Work instructions =>
Leave out the pictures and retype, exactly, the lines below from the line with "Table 2. In" up to and including the line with "Figure 3. Urban", nothing more.

Record extracts =>
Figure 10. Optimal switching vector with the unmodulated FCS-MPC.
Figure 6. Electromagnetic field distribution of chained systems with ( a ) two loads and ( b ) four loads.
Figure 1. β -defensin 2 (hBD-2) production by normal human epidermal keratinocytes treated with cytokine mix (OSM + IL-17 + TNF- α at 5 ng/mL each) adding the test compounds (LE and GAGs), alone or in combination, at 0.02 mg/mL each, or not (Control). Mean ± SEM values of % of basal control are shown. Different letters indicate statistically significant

---

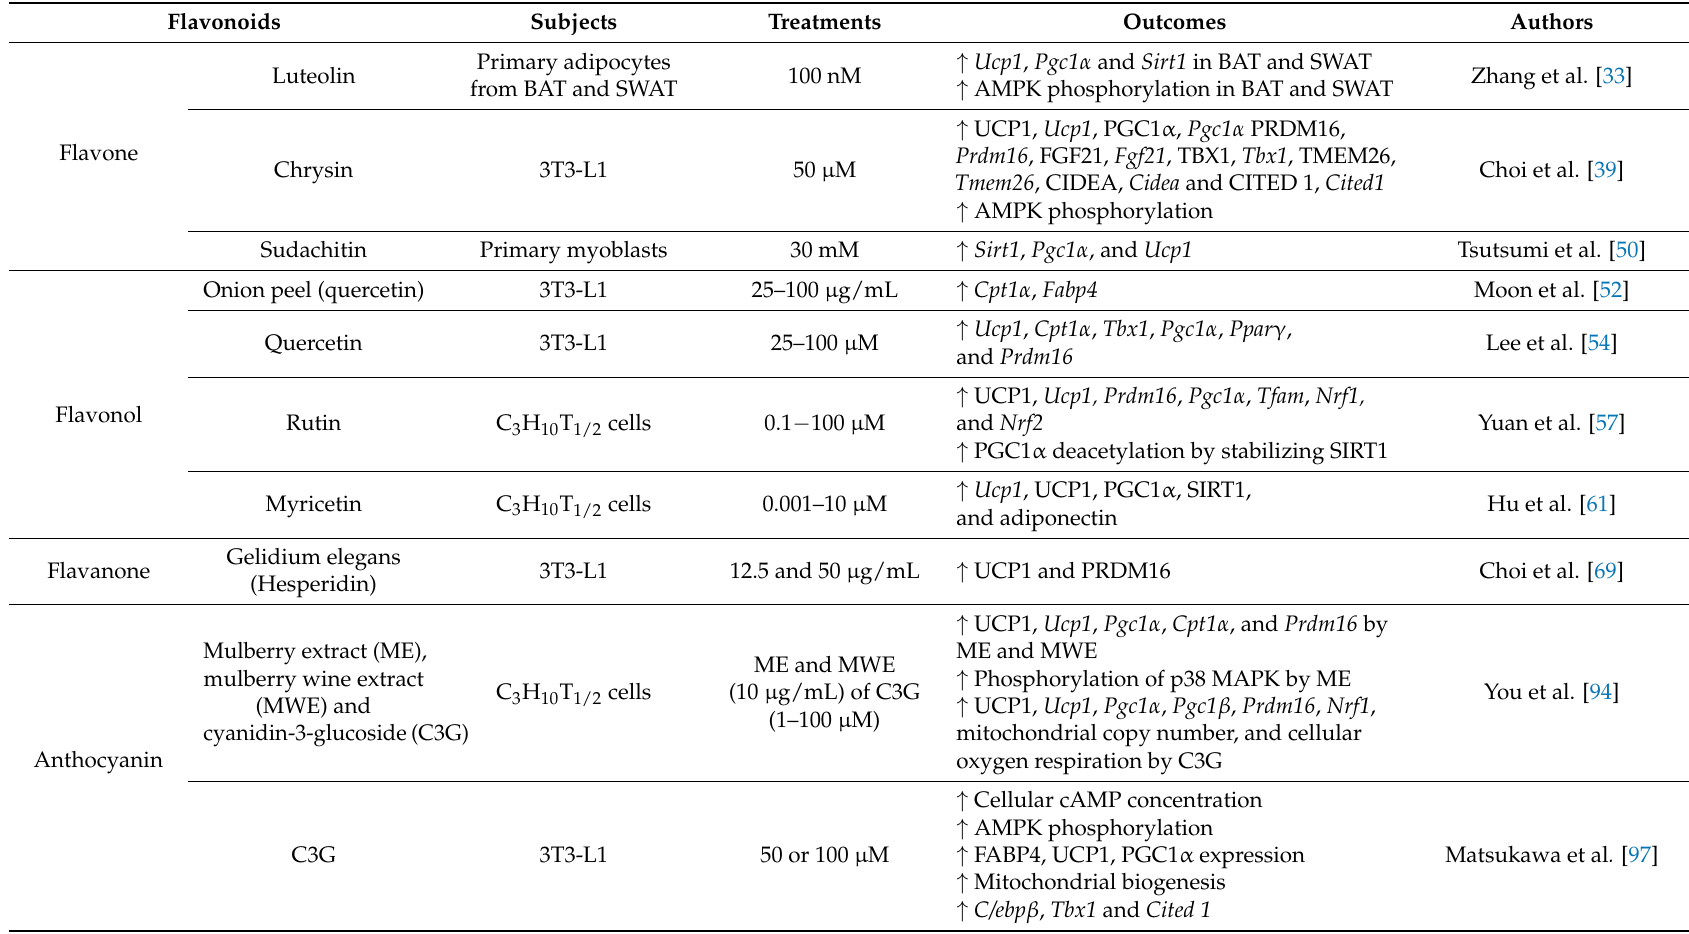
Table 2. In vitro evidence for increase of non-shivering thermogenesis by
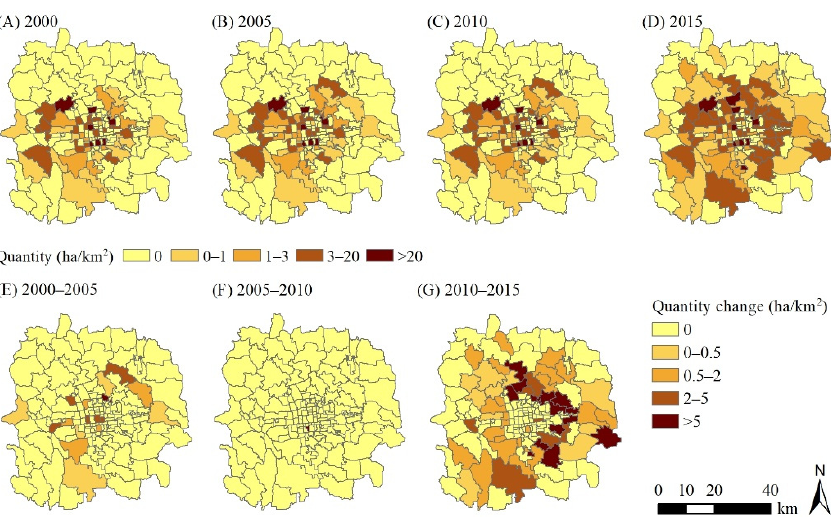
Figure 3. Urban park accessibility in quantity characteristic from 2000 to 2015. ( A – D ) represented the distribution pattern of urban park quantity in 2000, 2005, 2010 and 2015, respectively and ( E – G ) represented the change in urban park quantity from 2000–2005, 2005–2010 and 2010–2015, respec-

Your response =>
Table 2. In vitro evidence for increase of non-shivering thermogenesis by
Figure 3. Urban park accessibility in quantity characteristic from 2000 to 2015. ( A – D ) represented the distribution pattern of urban park quantity in 2000, 2005, 2010 and 2015, respectively and ( E – G ) represented the change in urban park quantity from 2000–2005, 2005–2010 and 2010–2015, respec-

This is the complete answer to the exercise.